Start of Block

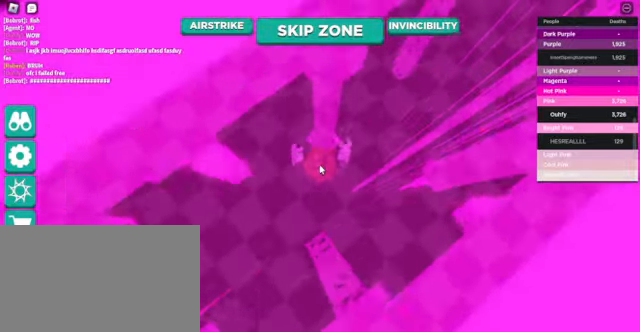
Gameplay with keyboard and mouse; each line is a JSON object with the keys and mouse buttons held at the frame after it. "events" lists presses ("down") and releases ("up") of "1", "2", "3", "4", "5", "a", "alt", "c", "caps_lock", "ctrl", "d", "e", "f", "g", "q", "r", "s", "shift", "space", "t", "tab", "v", "w", "x", "z", "mouse_left", "mouse_wheel" and "mouse_right" between this image and that frame as [ms after this image, input, new state], when the widget could be followed in between. "mouse_left", "mouse_wheel", "mouse_right" = the "left", "wheel", "right" buttons of the "mouse" list. No other keys are recorded. "wheel" means that the mouse wheel is clicked or scrolled. Not read: mouse_move.
{"keys": ["d", "w"], "mouse": [], "events": [[300, "shift", "down"], [467, "shift", "up"], [500, "d", "down"], [500, "mouse_right", "up"]]}
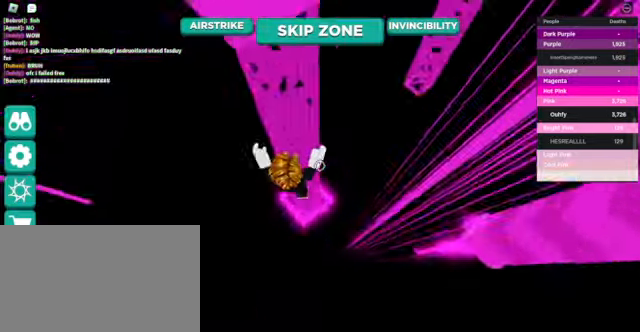
{"keys": ["d"], "mouse": [], "events": [[100, "mouse_right", "down"], [134, "w", "up"], [200, "mouse_right", "up"]]}
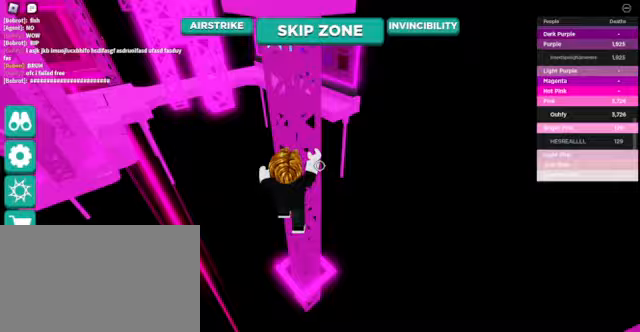
{"keys": [], "mouse": [], "events": [[200, "w", "down"], [400, "w", "up"], [433, "d", "up"], [433, "w", "down"], [467, "w", "up"]]}
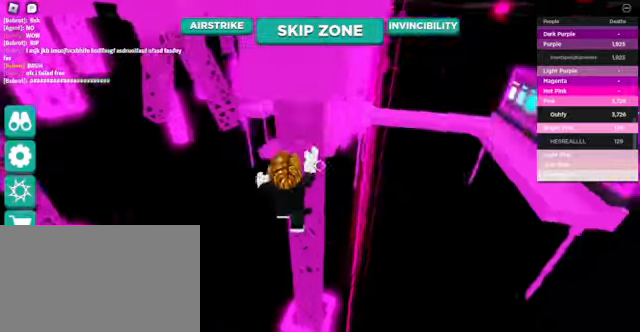
{"keys": [], "mouse": [], "events": [[300, "d", "down"], [300, "w", "down"], [367, "d", "up"], [400, "w", "up"]]}
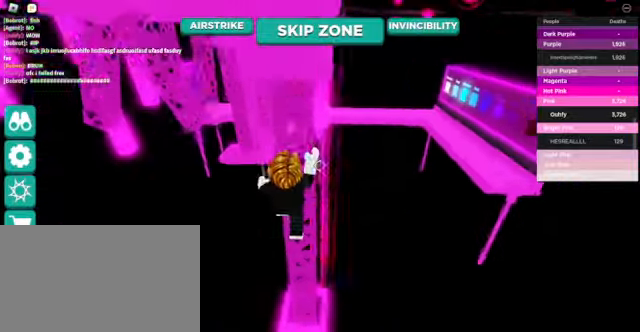
{"keys": ["shift"], "mouse": ["right"], "events": [[33, "w", "down"], [100, "w", "up"], [233, "mouse_right", "down"], [233, "w", "down"], [267, "w", "up"], [400, "shift", "down"]]}
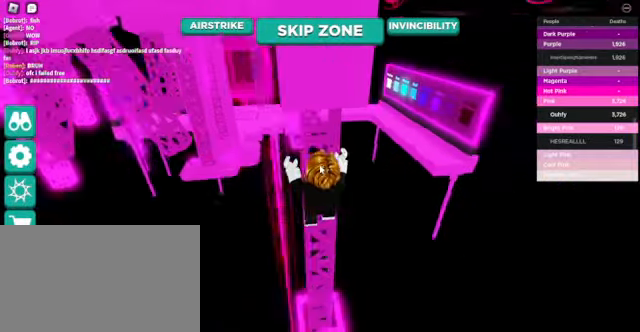
{"keys": [], "mouse": ["right"], "events": [[100, "shift", "up"]]}
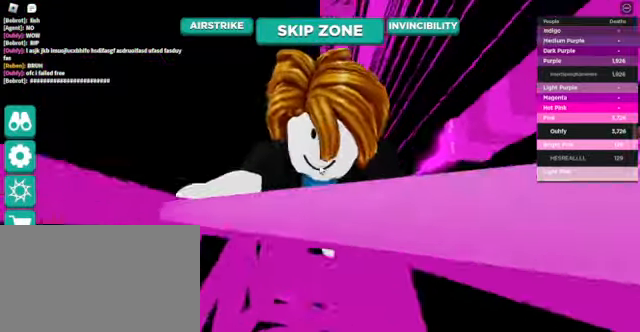
{"keys": ["w"], "mouse": ["right"], "events": [[167, "w", "down"], [200, "space", "down"], [300, "shift", "down"], [367, "space", "up"], [433, "shift", "up"]]}
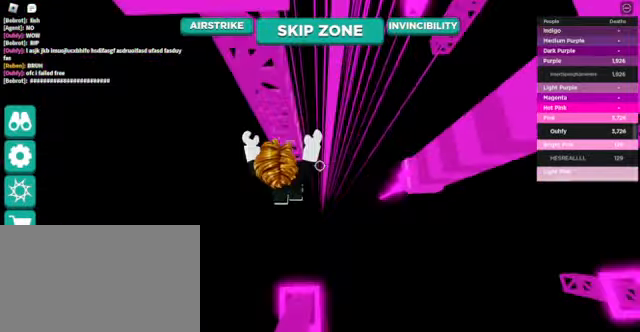
{"keys": ["d"], "mouse": ["right"], "events": [[367, "d", "down"], [467, "w", "up"]]}
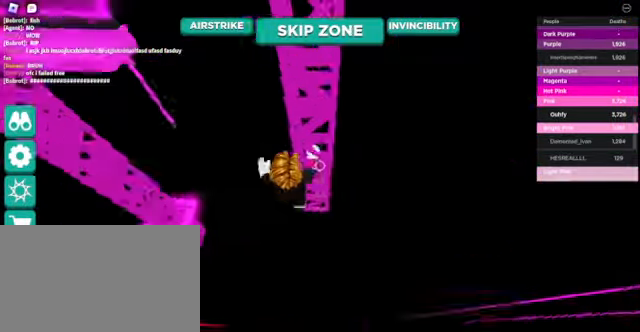
{"keys": ["w"], "mouse": ["right"], "events": [[67, "w", "down"], [233, "d", "up"]]}
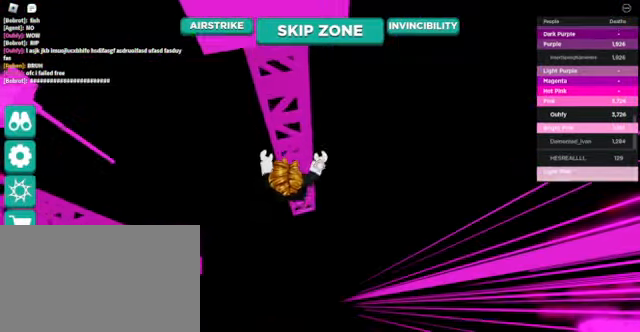
{"keys": [], "mouse": ["right"], "events": [[167, "w", "up"], [200, "shift", "down"], [333, "shift", "up"]]}
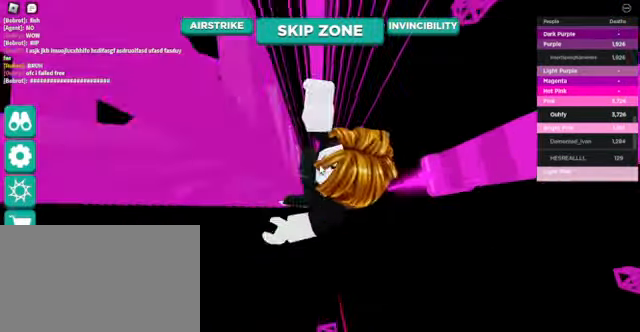
{"keys": ["d", "shift", "space"], "mouse": ["right"], "events": [[233, "d", "down"], [333, "space", "down"], [400, "shift", "down"]]}
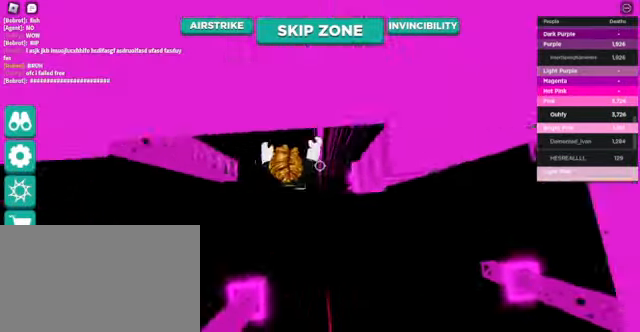
{"keys": ["d", "s", "space"], "mouse": ["right"], "events": [[67, "shift", "up"], [433, "s", "down"]]}
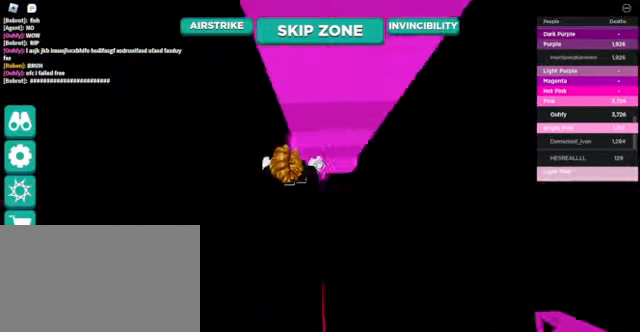
{"keys": ["w"], "mouse": [], "events": [[67, "s", "up"], [167, "d", "up"], [167, "space", "up"], [200, "mouse_right", "up"], [300, "d", "down"], [300, "w", "down"], [400, "d", "up"]]}
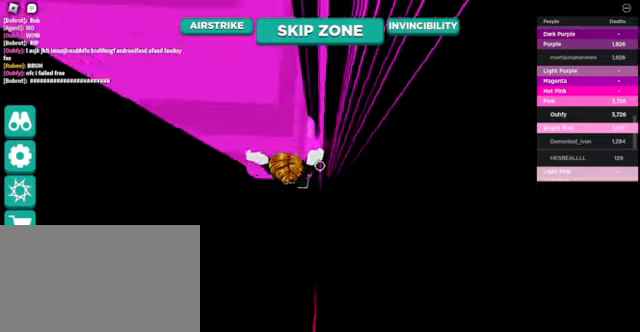
{"keys": ["d"], "mouse": [], "events": [[33, "w", "up"], [166, "d", "down"], [266, "space", "down"], [466, "space", "up"]]}
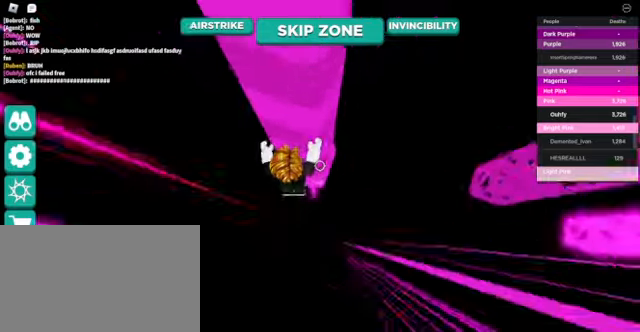
{"keys": ["w"], "mouse": [], "events": [[166, "w", "down"], [400, "d", "up"]]}
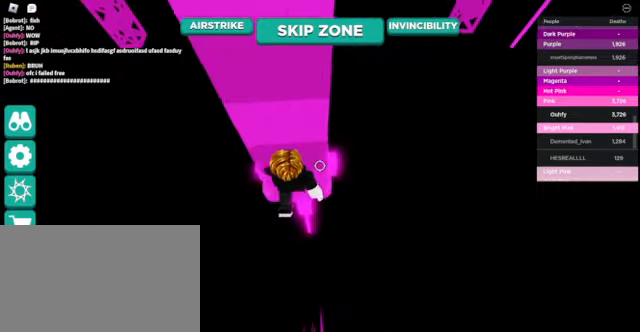
{"keys": ["space"], "mouse": ["right"], "events": [[66, "mouse_right", "down"], [166, "shift", "down"], [166, "w", "up"], [300, "shift", "up"], [333, "space", "down"]]}
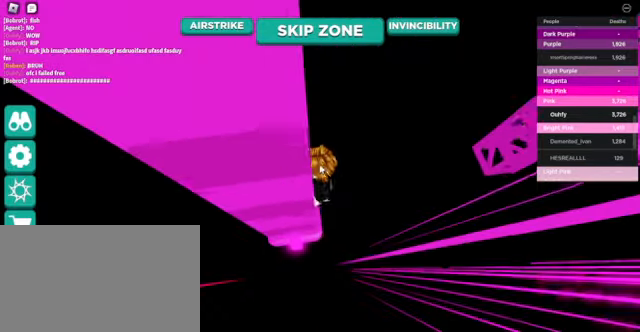
{"keys": ["d", "space"], "mouse": ["right"], "events": [[166, "d", "down"], [233, "shift", "down"], [266, "shift", "up"], [366, "shift", "down"], [500, "shift", "up"]]}
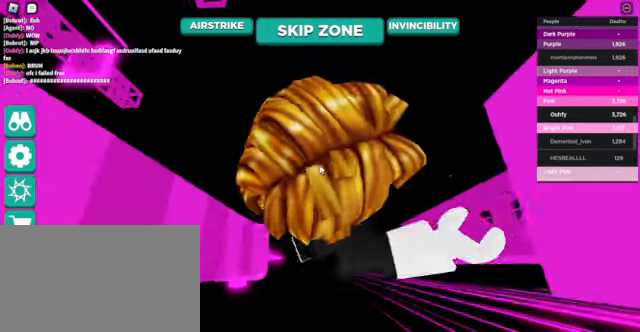
{"keys": [], "mouse": ["right"], "events": [[66, "space", "up"], [333, "d", "up"]]}
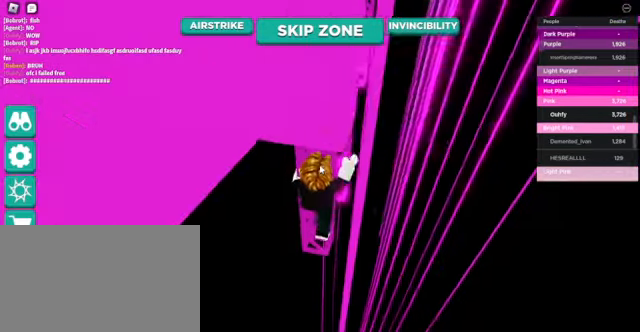
{"keys": ["d", "w"], "mouse": [], "events": [[66, "shift", "down"], [200, "shift", "up"], [300, "mouse_right", "up"], [333, "d", "down"], [433, "w", "down"]]}
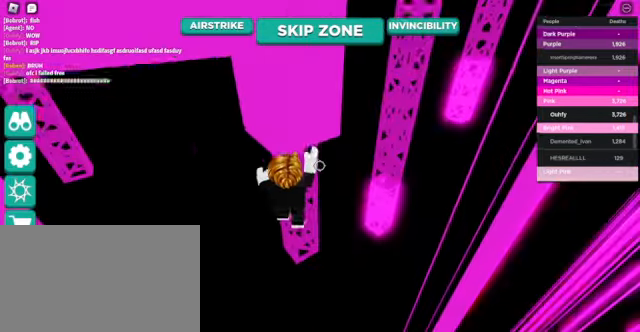
{"keys": ["s"], "mouse": [], "events": [[33, "d", "up"], [66, "w", "up"], [400, "s", "down"]]}
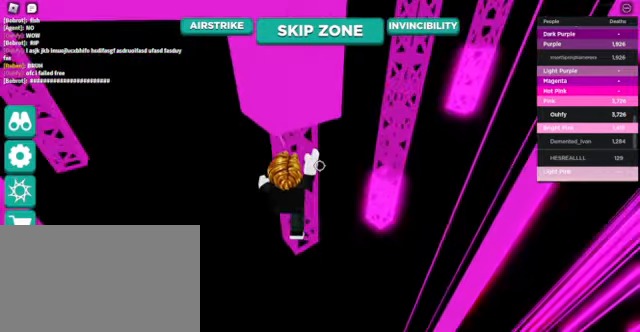
{"keys": [], "mouse": [], "events": [[133, "s", "up"], [233, "d", "down"], [400, "w", "down"], [466, "d", "up"], [466, "w", "up"]]}
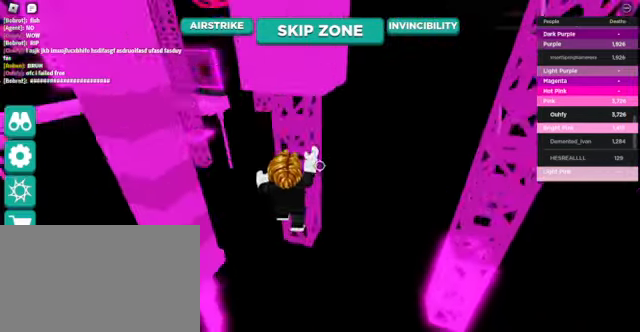
{"keys": ["d"], "mouse": [], "events": [[133, "d", "down"], [233, "w", "down"], [300, "d", "up"], [333, "w", "up"], [500, "d", "down"]]}
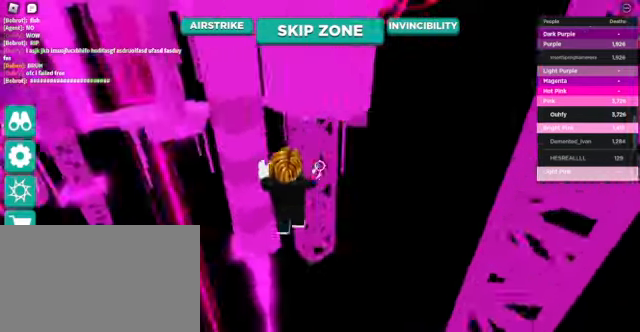
{"keys": ["d", "w"], "mouse": [], "events": [[100, "w", "down"], [166, "d", "up"], [166, "w", "up"], [366, "d", "down"], [500, "w", "down"]]}
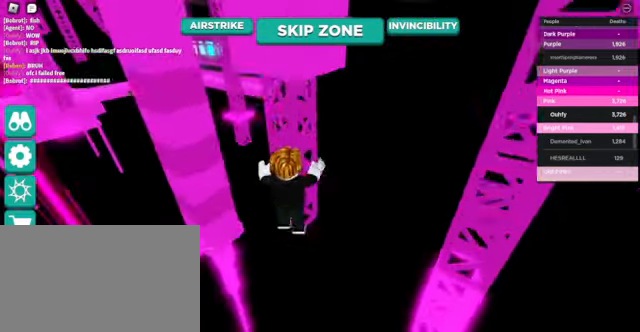
{"keys": [], "mouse": [], "events": [[100, "d", "up"], [100, "w", "up"]]}
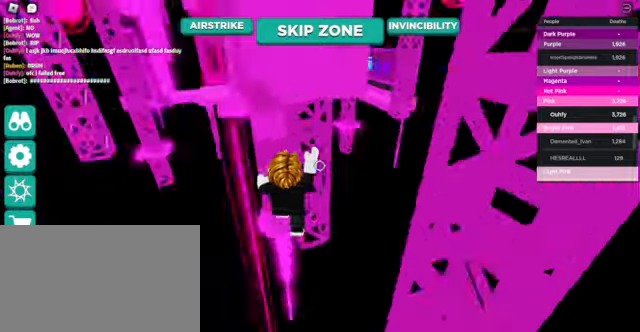
{"keys": [], "mouse": [], "events": [[34, "d", "down"], [200, "w", "down"], [267, "w", "up"], [300, "d", "up"]]}
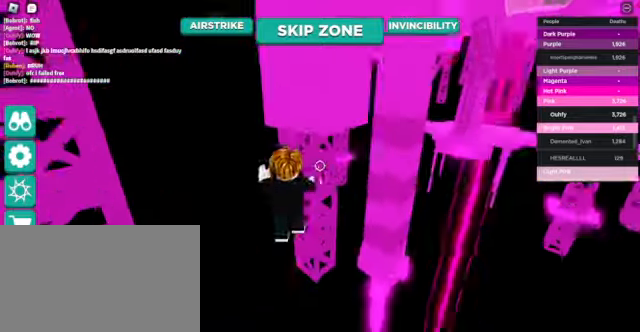
{"keys": ["s"], "mouse": ["right"], "events": [[200, "w", "down"], [234, "w", "up"], [500, "mouse_right", "down"], [500, "s", "down"]]}
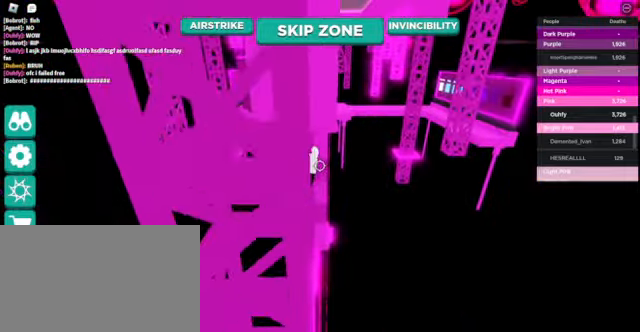
{"keys": [], "mouse": ["right"], "events": [[100, "s", "up"], [200, "shift", "down"], [334, "shift", "up"]]}
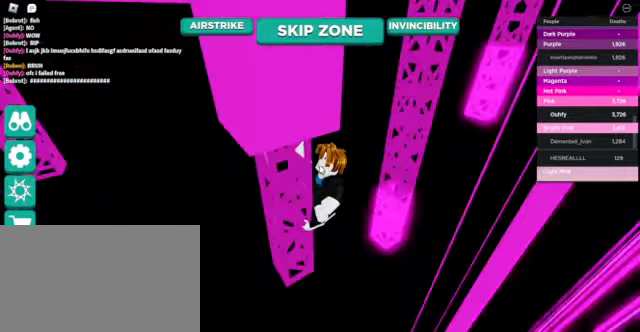
{"keys": ["shift", "space", "w"], "mouse": ["right"], "events": [[400, "space", "down"], [500, "shift", "down"], [500, "w", "down"]]}
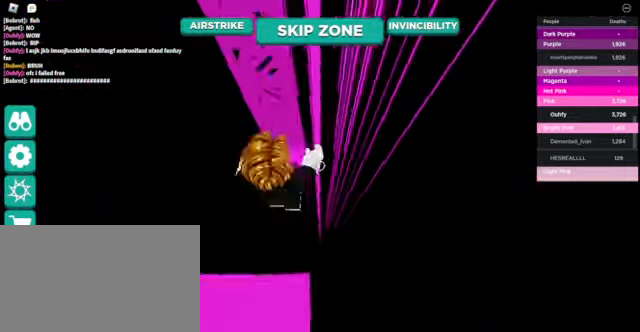
{"keys": ["d"], "mouse": ["right"], "events": [[100, "space", "up"], [167, "shift", "up"], [367, "w", "up"], [467, "d", "down"]]}
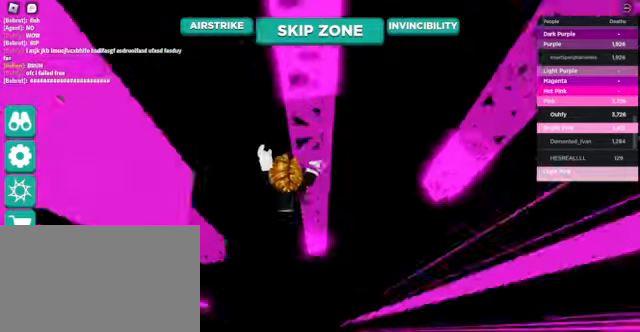
{"keys": ["d"], "mouse": [], "events": [[167, "mouse_right", "up"], [167, "w", "down"], [234, "w", "up"], [300, "d", "up"], [434, "d", "down"]]}
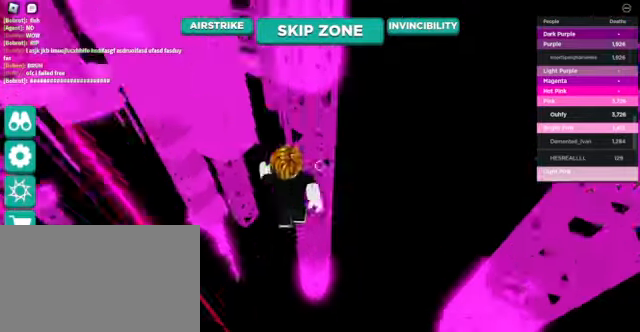
{"keys": ["d", "w"], "mouse": [], "events": [[34, "w", "down"], [167, "d", "up"], [167, "w", "up"], [367, "d", "down"], [434, "w", "down"]]}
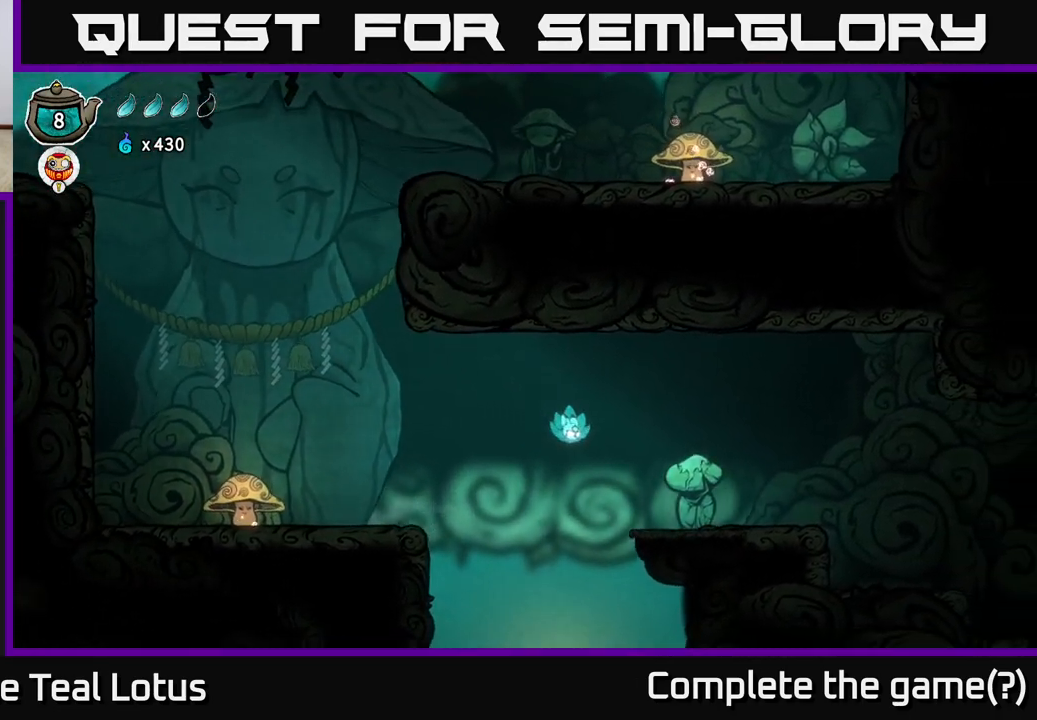
Gameplay with a controller (Xbox layout); each line is a JSON object with the inputs held at the frame after it. "events" lists button and stick changes between this image and that frame as [ms after this image, input, new state], when the widget could be followed in between.
{"buttons": ["X"], "left_stick": "down", "right_stick": "center", "events": [[50, "left_stick", "center"], [100, "left_stick", "down"], [417, "X", "down"]]}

End of Block

What is required => Your reply should consist of one number: how many lines above contain the word "that".

Completed task => 2